No ---it is not arrogance if it is true. And it was true and Paul knew it to be true.
Since II Timothy was one of Paul's last epistles, he would have been fully cognizant of the fact that his previous epistles and the writings of Matthew, Luke, James that were already down on papyrus, were also holy scriptures, and that there were more to come.
Being that Timothy was probably around 20 years old when Paul wrote his 2nd letter to the youthful Timothy circa 67 AD, Timothy would have been young enough to have learned to read from many of the NT scriptures, including James' Epistle written about the time of his birth circa 47 AD. Matthew's Gospel may have been circulating when he was 5 years old, along with Paul's epistles to the Thessalonians and Galatians. At the age of 10 he would have been reading Paul's letter to the Romans, and the Corinthians.

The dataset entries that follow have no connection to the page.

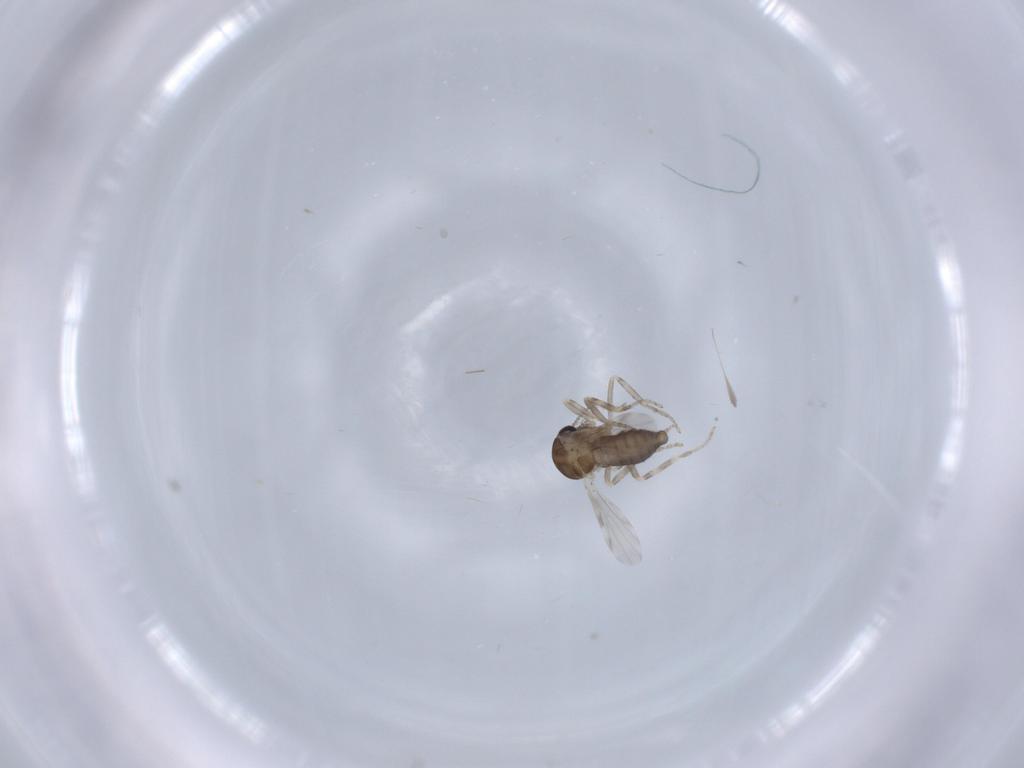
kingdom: Animalia
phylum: Arthropoda
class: Insecta
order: Diptera
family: Ceratopogonidae
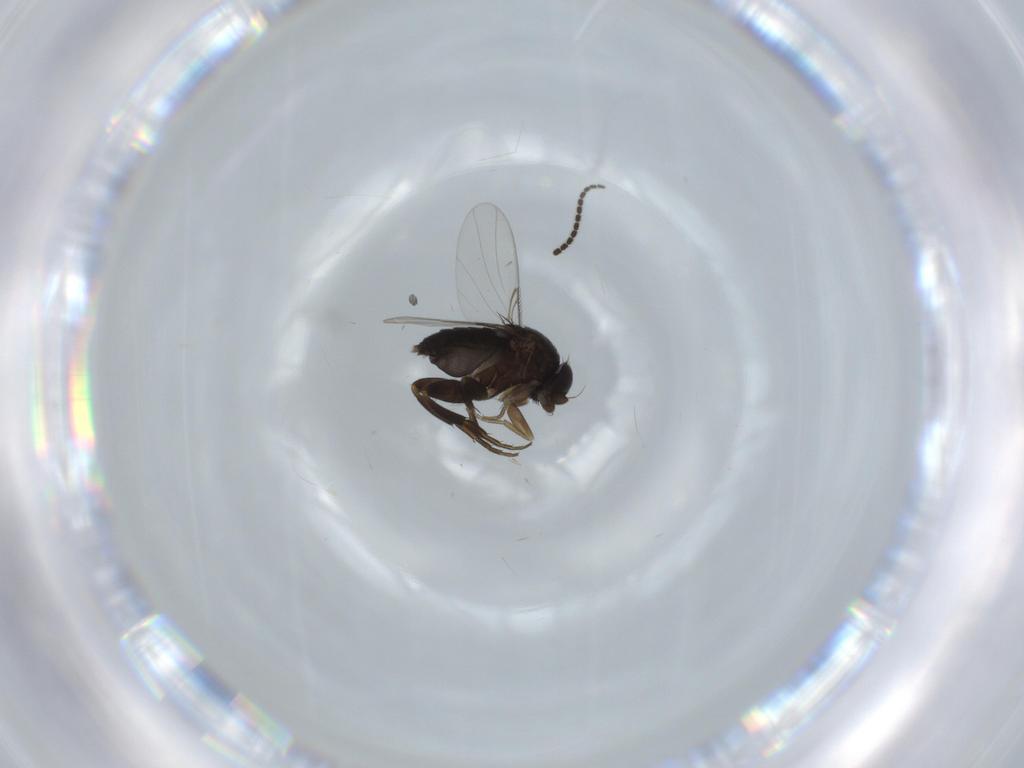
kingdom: Animalia
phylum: Arthropoda
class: Insecta
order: Diptera
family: Phoridae
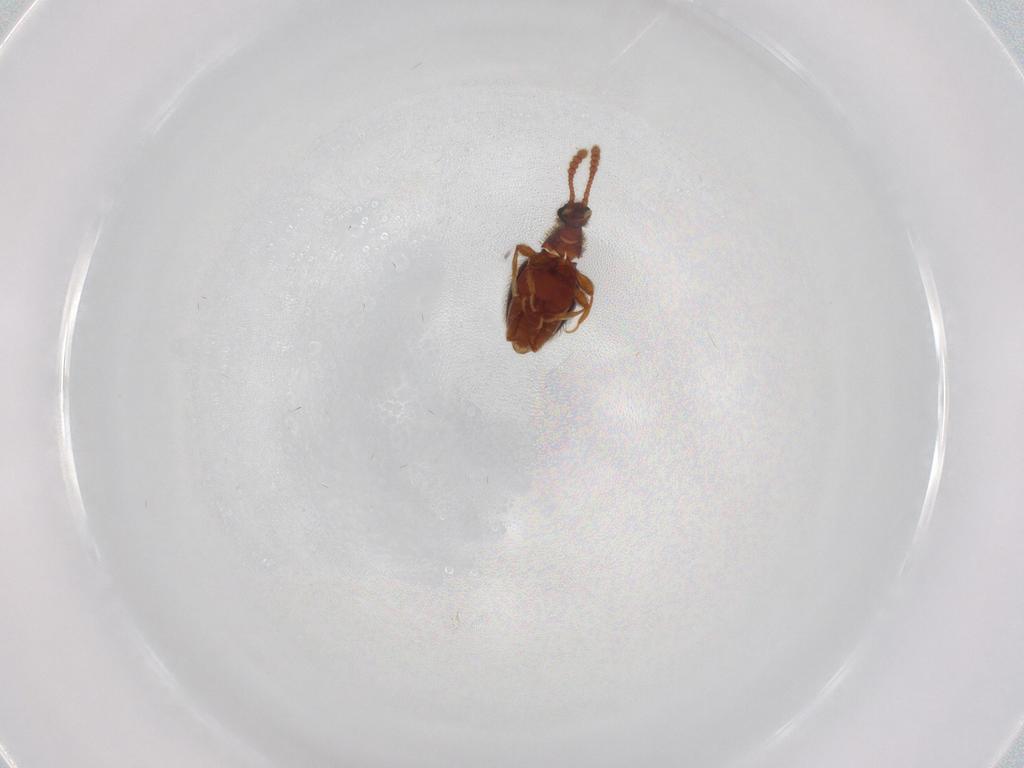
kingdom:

Furthermore, note what Paul says to Timothy: "that from a child thou hast known the holy scriptures", not "when" but "from". In other words he began to read them from childhood and had continued in that practice as a young man. As the scriptures of Paul and the others grew, so Timothy grew into adulthood.
It is interesting that as the youthful NT scriptures were growing from the pens of James, Paul, Matthew, Luke --- so the youthful Timothy was growing as well. His life was probably a chronicle of the NT scriptures themselves. He probably lived long enough to add the last book of John to his canon of scripture.
Thus if Catholics really want to know who put together the first canon of scripture, they need look no farther than Timothy who knew the scriptures from a child, knew therefore what was and what was not scripture, and collected the NT scriptures as they were written, adding the new ones to the old ones. He would have been about 50 years old when he collected John's last book that closed the canon of the holy scriptures.